━━ Records for processing

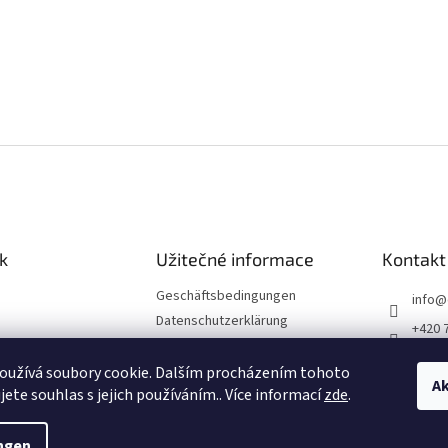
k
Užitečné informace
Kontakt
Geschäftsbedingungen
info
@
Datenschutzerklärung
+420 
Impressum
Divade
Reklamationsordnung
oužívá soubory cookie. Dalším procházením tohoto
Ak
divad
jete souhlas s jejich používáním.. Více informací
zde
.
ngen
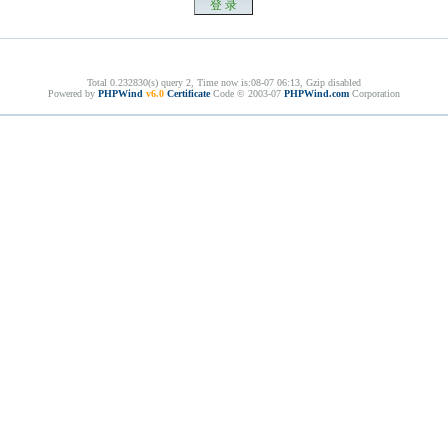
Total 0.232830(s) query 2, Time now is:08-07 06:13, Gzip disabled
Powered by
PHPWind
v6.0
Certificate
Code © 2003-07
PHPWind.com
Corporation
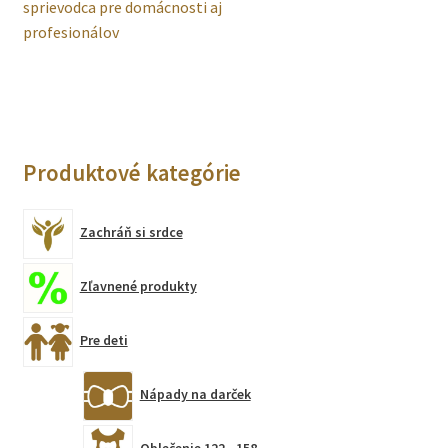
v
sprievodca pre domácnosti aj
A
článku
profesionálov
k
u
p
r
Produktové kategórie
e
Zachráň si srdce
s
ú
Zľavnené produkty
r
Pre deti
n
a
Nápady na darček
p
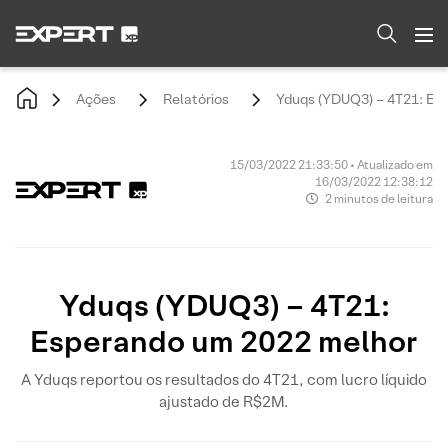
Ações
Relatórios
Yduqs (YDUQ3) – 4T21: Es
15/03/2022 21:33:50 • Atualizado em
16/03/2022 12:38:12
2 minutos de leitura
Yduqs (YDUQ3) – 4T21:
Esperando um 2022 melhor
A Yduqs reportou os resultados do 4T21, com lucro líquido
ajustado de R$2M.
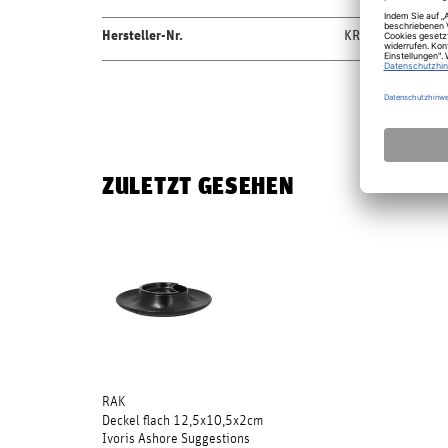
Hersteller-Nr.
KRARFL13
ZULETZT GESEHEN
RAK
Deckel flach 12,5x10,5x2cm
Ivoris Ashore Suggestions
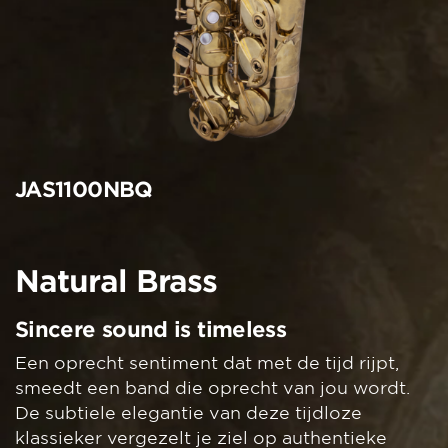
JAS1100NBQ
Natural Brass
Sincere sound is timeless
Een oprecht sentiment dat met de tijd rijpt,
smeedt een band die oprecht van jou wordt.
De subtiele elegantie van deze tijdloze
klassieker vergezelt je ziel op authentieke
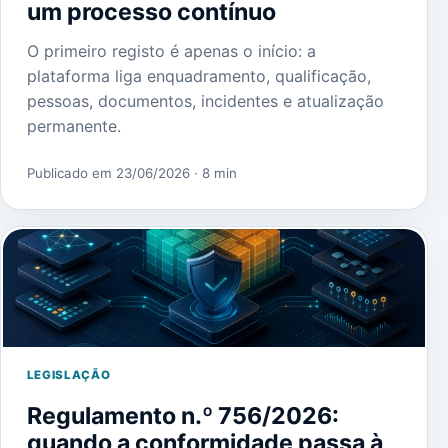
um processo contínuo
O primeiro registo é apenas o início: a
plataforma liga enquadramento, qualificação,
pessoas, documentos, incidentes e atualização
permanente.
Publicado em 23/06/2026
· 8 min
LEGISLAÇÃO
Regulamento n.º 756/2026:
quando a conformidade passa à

━━━━

--- Work instruction ---
In the records above, find the lines holding "oprecht". Copy each one.

--- Result ---
Een oprecht sentiment dat met de tijd rijpt,
smeedt een band die oprecht van jou wordt.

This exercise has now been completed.